+++ SOURCE MATERIAL +++

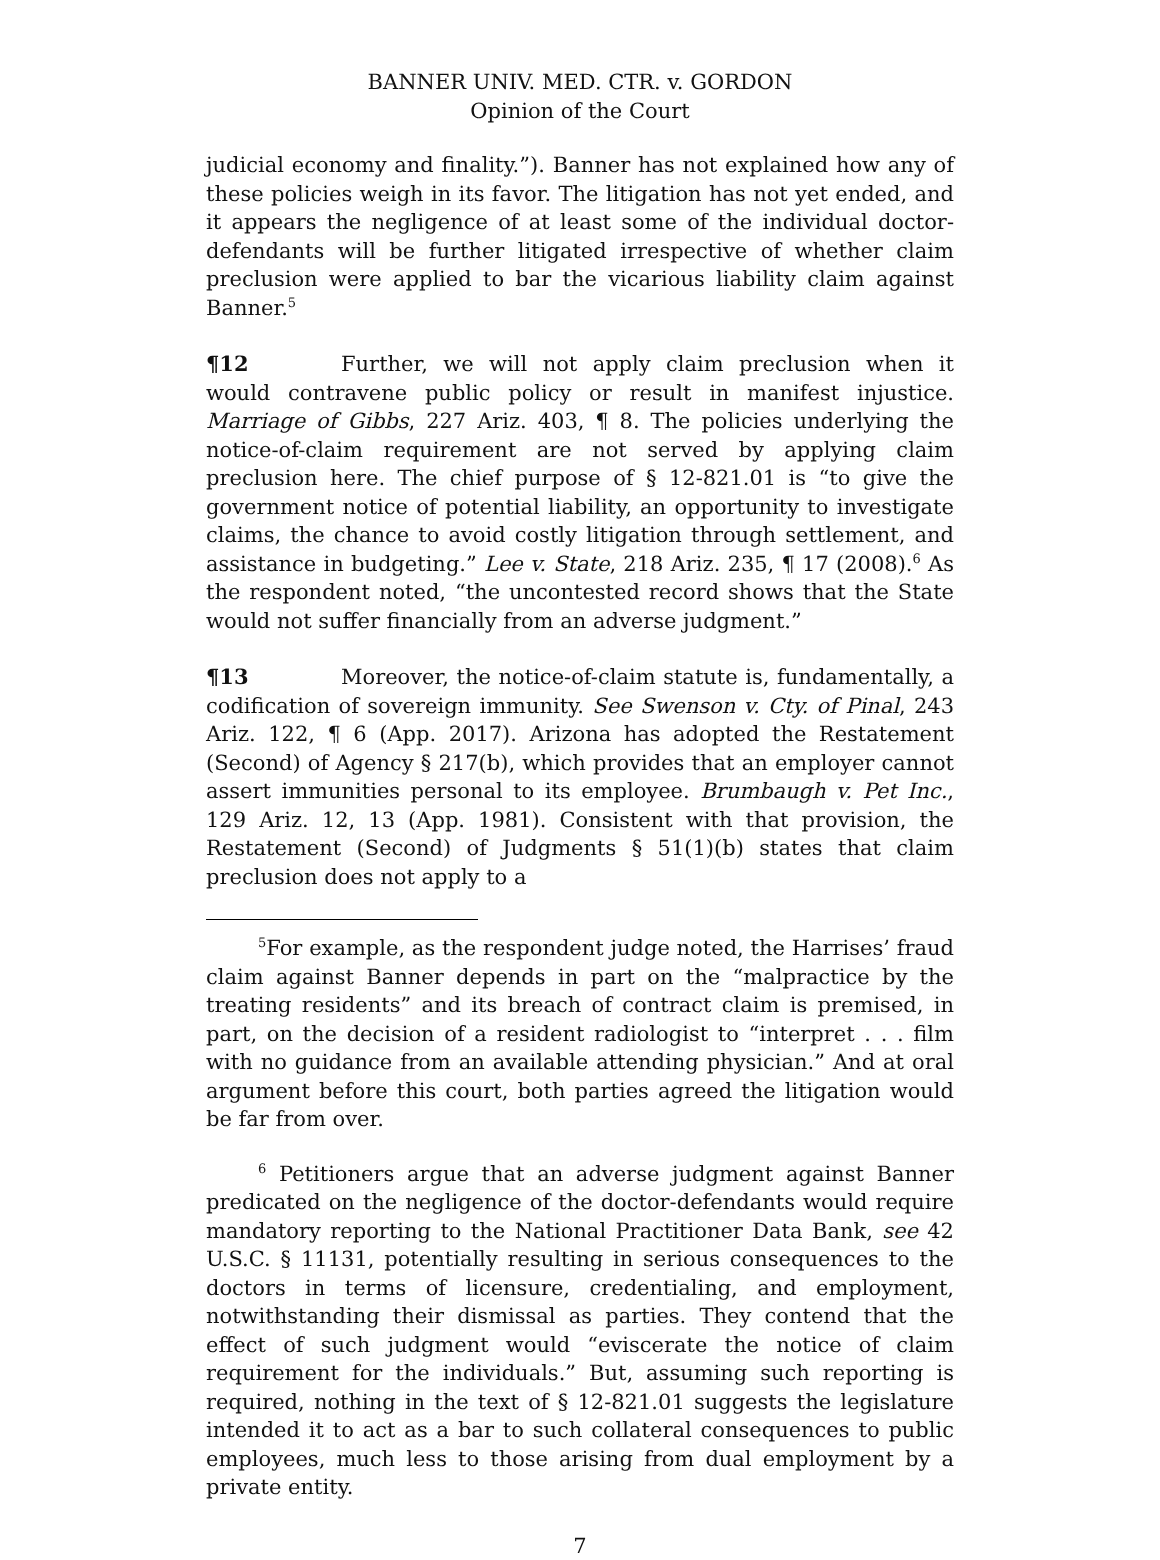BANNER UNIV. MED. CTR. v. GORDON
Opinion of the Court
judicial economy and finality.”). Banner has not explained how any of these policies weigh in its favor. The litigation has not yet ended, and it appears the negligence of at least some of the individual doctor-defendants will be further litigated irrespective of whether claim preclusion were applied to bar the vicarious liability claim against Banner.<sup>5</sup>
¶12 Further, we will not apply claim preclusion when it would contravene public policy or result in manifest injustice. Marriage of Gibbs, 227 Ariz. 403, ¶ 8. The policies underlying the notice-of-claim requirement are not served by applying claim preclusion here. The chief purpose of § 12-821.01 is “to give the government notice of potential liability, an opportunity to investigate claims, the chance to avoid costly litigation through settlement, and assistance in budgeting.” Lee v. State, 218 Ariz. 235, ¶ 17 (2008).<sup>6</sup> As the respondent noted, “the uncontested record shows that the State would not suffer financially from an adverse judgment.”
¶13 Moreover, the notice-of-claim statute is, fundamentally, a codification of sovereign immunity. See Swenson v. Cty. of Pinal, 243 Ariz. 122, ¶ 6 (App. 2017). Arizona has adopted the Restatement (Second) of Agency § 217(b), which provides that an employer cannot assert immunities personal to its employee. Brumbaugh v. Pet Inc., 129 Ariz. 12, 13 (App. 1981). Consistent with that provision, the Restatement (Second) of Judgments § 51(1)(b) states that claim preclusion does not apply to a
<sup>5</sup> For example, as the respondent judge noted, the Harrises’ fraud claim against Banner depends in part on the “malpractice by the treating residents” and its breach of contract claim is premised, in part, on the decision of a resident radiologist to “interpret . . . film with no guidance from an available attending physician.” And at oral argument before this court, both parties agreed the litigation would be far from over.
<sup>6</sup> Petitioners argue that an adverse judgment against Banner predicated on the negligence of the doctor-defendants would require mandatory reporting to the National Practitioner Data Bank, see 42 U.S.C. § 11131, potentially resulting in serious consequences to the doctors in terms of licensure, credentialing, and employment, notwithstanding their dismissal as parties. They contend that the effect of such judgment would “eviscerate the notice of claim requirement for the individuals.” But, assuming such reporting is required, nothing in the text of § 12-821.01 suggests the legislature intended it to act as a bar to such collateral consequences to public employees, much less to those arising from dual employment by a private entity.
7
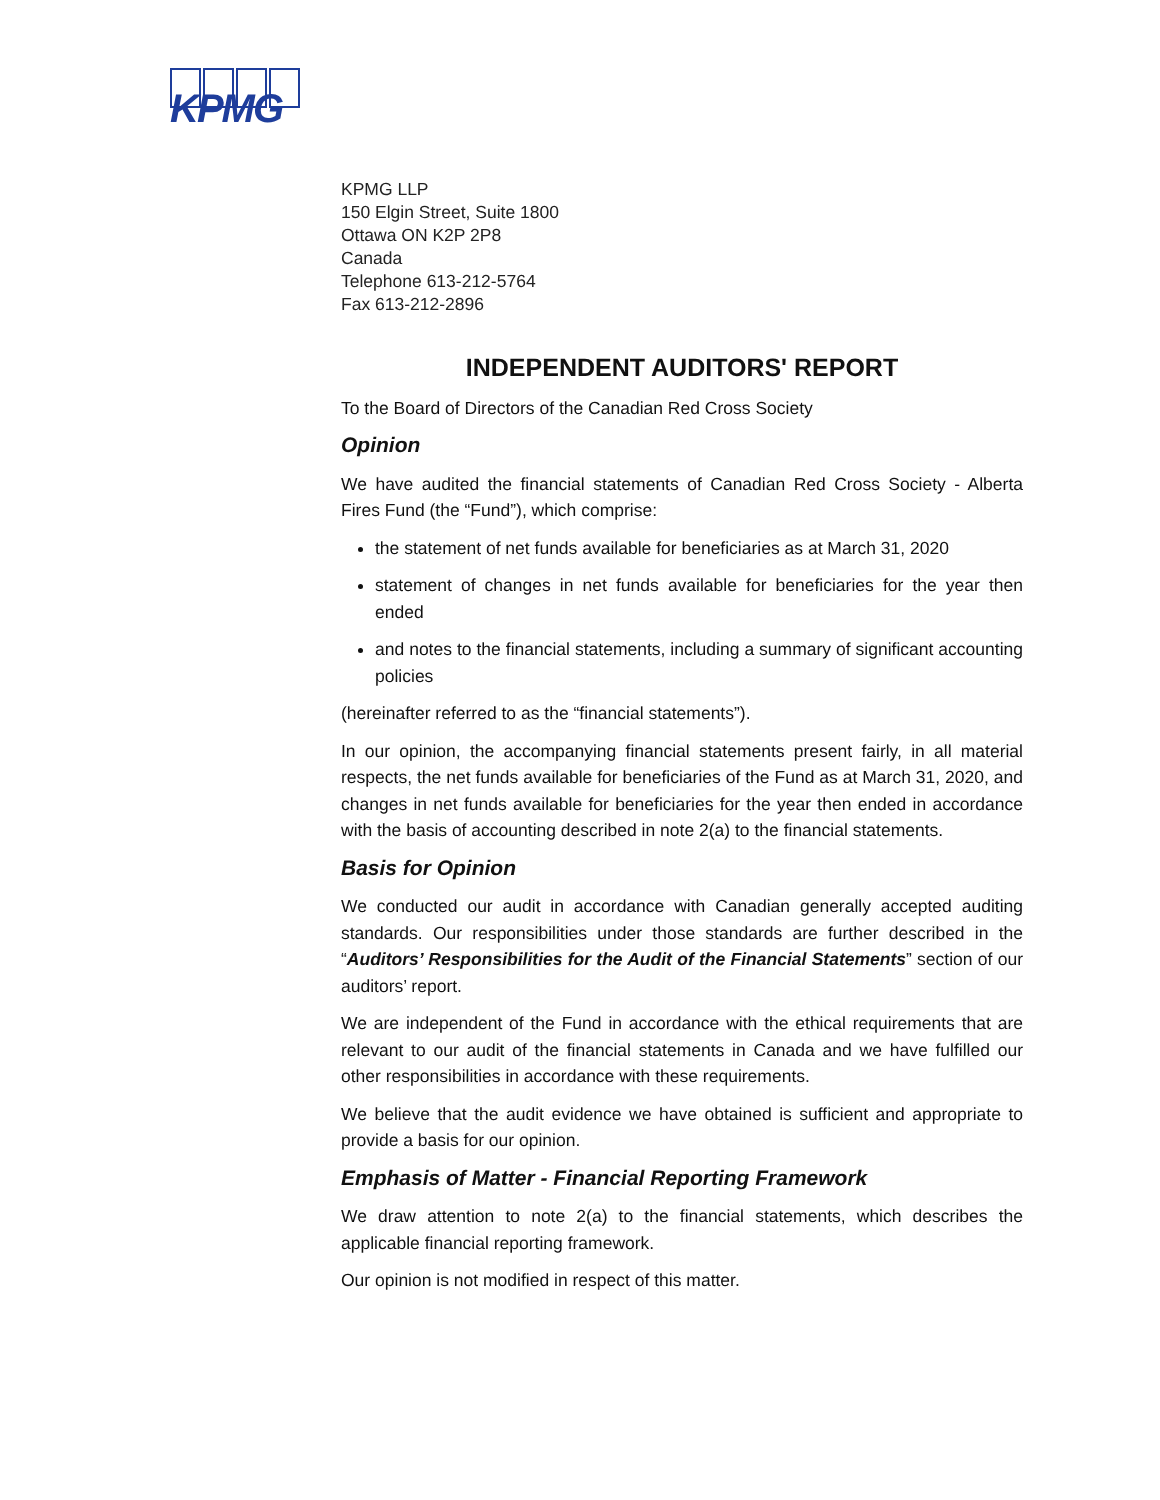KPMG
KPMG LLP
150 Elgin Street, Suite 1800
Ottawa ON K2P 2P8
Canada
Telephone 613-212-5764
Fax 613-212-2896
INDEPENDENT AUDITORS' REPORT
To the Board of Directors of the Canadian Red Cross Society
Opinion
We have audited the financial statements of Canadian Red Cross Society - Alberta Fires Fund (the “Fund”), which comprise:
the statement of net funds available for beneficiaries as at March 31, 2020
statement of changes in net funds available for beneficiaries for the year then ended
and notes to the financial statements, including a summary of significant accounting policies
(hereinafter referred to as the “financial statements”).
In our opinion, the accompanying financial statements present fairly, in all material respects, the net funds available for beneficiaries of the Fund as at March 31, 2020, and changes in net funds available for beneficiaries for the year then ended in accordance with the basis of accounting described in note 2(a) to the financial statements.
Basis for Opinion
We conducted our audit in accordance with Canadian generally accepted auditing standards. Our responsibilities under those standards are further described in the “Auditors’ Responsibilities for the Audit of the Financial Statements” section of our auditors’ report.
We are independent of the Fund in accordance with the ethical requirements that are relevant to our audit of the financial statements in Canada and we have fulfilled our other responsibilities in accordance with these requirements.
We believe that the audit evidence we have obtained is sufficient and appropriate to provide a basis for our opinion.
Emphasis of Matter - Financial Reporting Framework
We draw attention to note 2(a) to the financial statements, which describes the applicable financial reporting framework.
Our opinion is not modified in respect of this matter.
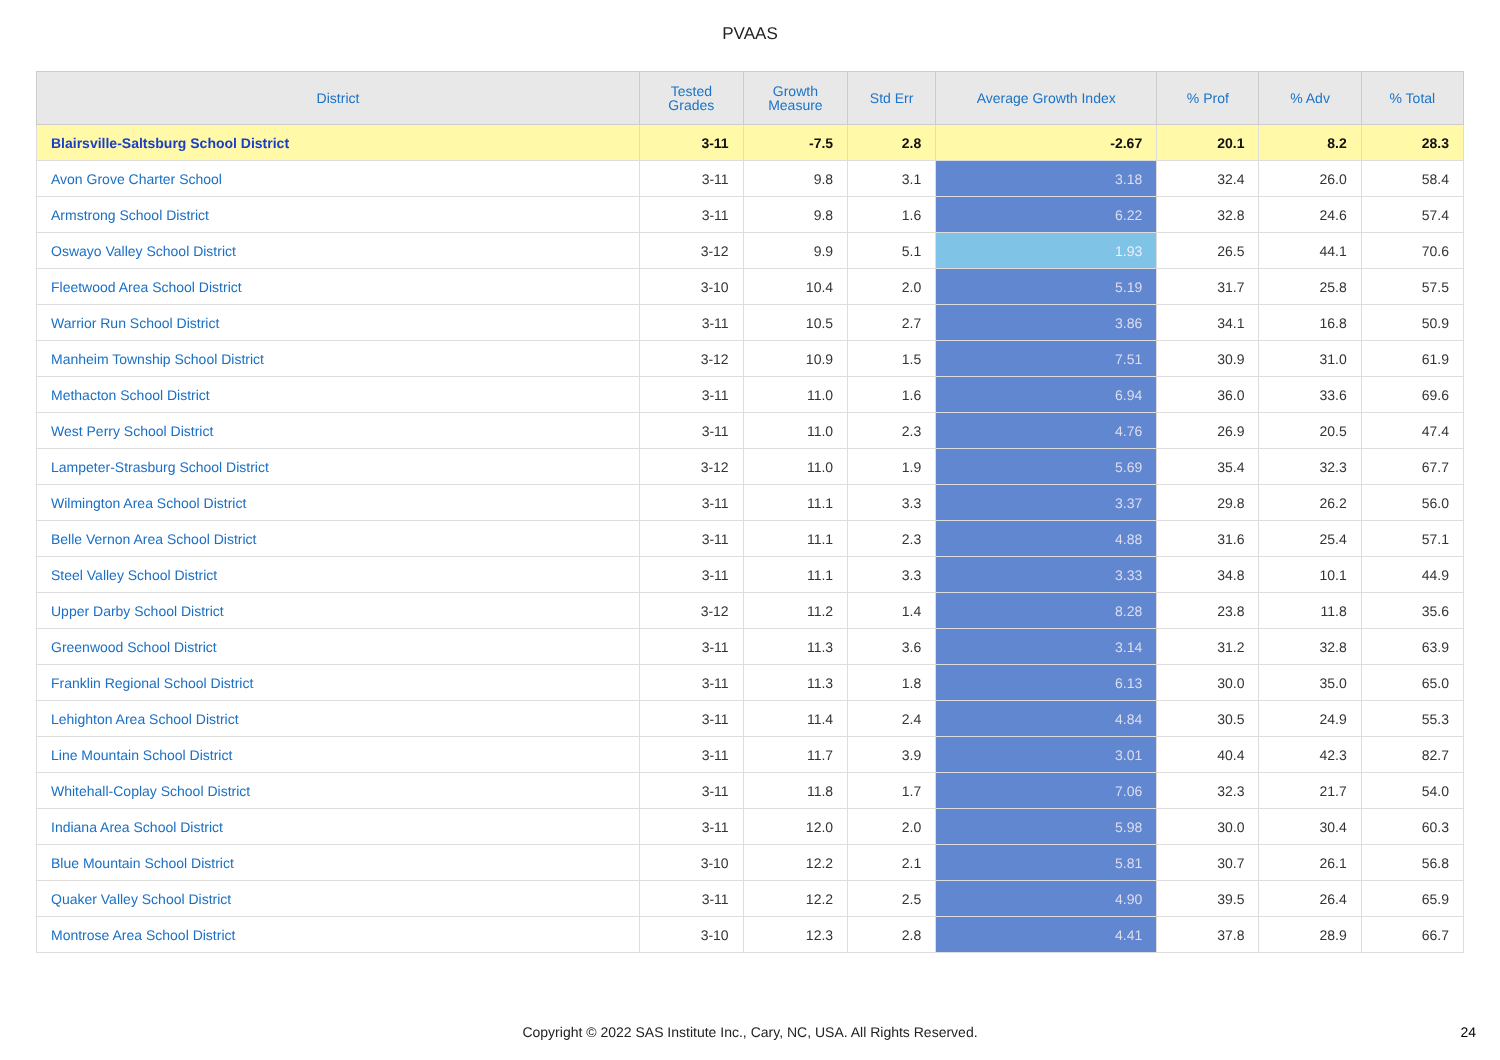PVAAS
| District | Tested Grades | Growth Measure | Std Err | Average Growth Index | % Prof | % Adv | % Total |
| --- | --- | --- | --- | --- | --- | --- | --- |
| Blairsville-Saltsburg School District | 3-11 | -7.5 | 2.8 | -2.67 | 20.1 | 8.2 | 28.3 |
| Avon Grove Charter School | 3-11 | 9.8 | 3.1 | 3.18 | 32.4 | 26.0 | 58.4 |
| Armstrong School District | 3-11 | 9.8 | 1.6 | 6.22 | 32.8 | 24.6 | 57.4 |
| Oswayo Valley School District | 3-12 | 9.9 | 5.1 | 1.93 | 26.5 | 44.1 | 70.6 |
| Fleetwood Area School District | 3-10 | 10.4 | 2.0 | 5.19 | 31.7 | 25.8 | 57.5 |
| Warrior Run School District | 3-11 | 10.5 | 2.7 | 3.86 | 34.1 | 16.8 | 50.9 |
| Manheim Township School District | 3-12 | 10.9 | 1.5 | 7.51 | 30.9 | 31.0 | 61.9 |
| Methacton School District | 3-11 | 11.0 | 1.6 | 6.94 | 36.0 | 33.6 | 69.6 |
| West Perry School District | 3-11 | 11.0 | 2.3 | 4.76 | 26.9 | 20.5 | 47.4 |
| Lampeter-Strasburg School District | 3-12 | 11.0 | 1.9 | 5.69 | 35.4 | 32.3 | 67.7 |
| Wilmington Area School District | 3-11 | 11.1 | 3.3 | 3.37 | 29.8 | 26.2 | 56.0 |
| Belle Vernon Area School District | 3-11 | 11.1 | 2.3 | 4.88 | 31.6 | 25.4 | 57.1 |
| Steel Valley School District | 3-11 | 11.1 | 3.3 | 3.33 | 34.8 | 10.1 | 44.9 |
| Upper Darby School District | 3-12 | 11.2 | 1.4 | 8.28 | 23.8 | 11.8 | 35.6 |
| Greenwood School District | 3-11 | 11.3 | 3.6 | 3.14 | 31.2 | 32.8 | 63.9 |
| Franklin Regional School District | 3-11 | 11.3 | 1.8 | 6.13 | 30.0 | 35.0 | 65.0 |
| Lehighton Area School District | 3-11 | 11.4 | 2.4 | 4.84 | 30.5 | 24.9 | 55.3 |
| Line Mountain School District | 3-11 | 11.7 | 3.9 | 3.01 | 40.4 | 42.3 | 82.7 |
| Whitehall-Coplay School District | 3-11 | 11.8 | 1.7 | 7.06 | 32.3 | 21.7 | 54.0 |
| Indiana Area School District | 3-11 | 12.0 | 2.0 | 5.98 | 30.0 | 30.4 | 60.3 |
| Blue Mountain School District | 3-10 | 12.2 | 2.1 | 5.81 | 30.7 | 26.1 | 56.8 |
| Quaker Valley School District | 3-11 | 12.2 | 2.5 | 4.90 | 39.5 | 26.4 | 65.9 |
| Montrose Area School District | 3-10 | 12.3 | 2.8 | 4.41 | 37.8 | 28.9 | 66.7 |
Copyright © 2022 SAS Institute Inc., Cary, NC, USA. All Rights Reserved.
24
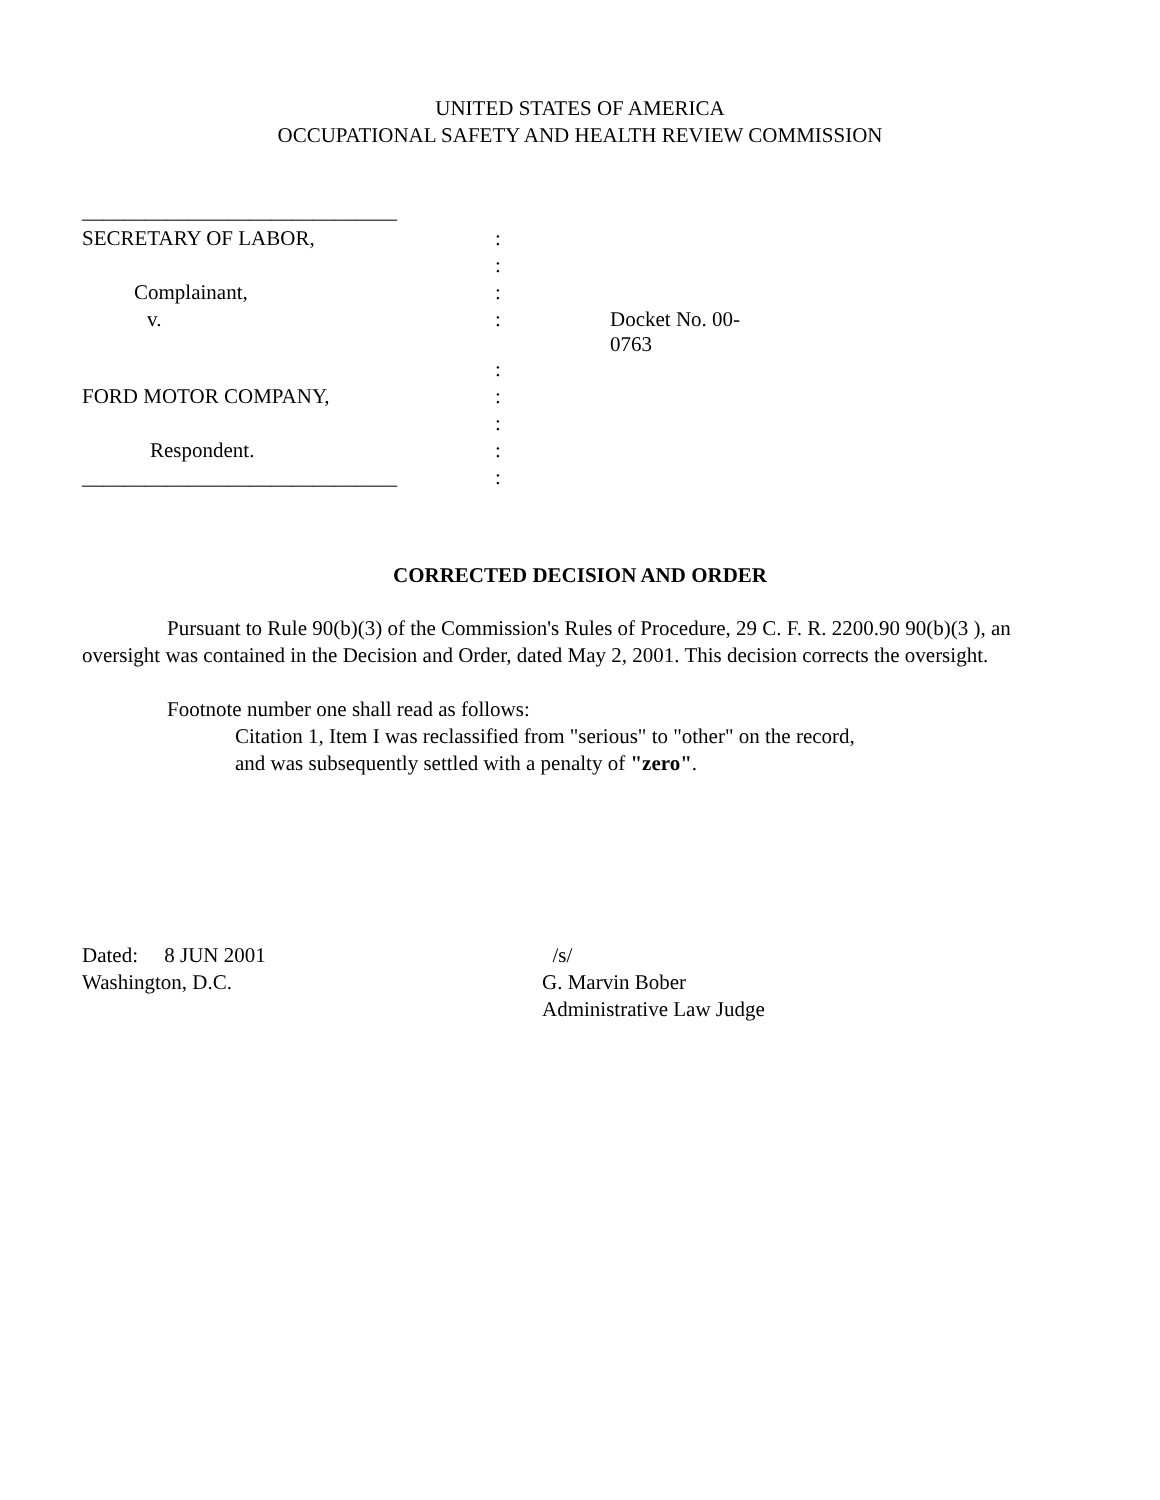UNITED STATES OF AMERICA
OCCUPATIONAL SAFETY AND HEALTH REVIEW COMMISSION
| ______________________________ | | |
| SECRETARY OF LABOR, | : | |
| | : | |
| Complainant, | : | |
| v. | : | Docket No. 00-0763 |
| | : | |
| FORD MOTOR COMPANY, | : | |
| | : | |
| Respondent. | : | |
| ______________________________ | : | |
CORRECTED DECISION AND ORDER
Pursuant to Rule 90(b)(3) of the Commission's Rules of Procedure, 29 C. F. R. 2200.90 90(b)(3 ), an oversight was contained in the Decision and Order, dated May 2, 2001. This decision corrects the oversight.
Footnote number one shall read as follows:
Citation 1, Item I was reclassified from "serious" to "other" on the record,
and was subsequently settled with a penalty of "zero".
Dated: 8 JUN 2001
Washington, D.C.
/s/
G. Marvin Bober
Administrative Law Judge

+++

> WHAT IS BEING ASKED
Return the lines above that include the string "March".

> RESPONSE
the statement of net funds available for beneficiaries as at March 31, 2020
In our opinion, the accompanying financial statements present fairly, in all material respects, the net funds available for beneficiaries of the Fund as at March 31, 2020, and changes in net funds available for beneficiaries for the year then ended in accordance with the basis of accounting described in note 2(a) to the financial statements.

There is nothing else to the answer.